Is it all just smoke and ash in the end?

Hope for the future: moonscape burns

Hope for the future: moonscape burns

Apparently not, according to the MFLNRO Forest Practices Branch. Referring to our recent bleak assessment of the burn severity on recent fires in the Cariboo and the widespread potential for desertification on the landscape MFLNRO’s Forest For Tomorrow (FFT) program may offer some encouragement. Apparently FFT seedlings planted on the white ash moonscapes left by the destructive 2009 Lava Canyon fire and other similar Cariboo burns are doing exceptionally well. According to the Branch the burned sites are recovering in short order compared to the decades they would have taken if left unplanted. The Branch cited very little observed natural regeneration on the sites.

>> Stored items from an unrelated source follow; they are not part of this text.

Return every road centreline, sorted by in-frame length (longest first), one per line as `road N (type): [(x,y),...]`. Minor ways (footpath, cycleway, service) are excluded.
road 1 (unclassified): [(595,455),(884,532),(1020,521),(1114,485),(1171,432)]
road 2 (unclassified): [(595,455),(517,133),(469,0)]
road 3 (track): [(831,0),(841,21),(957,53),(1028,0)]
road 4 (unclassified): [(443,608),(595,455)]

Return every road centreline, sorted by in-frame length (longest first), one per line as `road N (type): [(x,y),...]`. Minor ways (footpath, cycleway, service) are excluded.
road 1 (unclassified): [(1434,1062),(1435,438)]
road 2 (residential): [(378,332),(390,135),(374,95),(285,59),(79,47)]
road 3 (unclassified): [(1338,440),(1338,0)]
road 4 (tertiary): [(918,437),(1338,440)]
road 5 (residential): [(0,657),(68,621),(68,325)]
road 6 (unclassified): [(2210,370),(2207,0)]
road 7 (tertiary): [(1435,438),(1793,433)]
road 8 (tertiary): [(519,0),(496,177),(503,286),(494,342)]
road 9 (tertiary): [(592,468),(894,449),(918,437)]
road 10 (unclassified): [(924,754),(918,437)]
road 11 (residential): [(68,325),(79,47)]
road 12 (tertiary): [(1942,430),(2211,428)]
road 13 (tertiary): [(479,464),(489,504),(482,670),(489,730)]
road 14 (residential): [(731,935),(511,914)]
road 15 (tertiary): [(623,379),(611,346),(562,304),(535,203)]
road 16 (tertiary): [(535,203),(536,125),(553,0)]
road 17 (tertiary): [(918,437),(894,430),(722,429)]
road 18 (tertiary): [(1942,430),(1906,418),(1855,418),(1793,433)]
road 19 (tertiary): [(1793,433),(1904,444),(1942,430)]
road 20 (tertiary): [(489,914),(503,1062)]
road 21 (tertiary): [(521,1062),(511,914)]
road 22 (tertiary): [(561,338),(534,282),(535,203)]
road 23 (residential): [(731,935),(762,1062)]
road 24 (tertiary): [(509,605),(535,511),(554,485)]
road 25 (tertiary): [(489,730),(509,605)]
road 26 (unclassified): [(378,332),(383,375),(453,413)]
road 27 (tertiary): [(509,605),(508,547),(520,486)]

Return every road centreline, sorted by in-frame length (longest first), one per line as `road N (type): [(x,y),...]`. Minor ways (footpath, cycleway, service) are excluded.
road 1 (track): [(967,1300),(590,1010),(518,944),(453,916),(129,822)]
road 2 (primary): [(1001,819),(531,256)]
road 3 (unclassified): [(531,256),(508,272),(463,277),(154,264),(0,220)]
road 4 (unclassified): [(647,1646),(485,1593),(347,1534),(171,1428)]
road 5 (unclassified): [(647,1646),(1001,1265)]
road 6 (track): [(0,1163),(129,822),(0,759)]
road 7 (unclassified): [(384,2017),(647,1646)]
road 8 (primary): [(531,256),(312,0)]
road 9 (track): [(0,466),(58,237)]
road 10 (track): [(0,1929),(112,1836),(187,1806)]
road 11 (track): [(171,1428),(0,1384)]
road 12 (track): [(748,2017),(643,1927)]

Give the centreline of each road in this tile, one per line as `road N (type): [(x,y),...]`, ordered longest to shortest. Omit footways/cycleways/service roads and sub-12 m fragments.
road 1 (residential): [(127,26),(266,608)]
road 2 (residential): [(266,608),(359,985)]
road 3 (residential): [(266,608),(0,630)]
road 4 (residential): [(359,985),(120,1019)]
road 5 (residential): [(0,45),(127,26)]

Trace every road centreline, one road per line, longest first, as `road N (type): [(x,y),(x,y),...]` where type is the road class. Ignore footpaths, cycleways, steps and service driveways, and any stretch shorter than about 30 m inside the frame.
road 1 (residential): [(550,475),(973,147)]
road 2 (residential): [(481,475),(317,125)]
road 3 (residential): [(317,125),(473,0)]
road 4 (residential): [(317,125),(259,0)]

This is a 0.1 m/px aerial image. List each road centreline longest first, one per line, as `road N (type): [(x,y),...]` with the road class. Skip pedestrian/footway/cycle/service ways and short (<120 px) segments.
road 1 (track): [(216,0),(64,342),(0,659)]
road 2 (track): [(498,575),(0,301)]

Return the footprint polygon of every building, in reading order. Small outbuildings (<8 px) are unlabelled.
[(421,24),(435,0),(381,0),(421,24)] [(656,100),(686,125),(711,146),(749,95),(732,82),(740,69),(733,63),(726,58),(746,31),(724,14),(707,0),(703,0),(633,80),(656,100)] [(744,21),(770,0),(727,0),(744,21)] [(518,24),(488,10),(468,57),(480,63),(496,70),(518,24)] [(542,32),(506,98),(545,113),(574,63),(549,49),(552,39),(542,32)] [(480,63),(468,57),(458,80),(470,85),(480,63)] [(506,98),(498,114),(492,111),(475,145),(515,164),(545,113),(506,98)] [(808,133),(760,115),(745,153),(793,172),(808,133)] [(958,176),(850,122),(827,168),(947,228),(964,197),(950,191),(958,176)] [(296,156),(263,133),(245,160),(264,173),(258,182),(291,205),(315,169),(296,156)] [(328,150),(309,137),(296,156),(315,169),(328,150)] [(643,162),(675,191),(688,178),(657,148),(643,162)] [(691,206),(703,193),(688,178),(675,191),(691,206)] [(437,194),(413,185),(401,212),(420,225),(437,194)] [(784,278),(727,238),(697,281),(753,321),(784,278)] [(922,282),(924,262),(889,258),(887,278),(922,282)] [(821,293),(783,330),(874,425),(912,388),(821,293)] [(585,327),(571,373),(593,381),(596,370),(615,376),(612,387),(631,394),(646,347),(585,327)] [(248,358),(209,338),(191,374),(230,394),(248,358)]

Many readers may have recently felt something was missing.

round updateOf course we publish the RoundUpDate every other week. And last month we skipped a publication so our editorial staff could get relief from scriveners’ palsy and the general drudge and grind of producing this unique silviculture journal. As a compensatory gesture for the unease we may have caused by skipping an edition we are now offering the answers to the crossword puzzle that we would have otherwise included had we published the last missed issue. We hope this clears up any possible confusion. We appreciate your many cards and letters.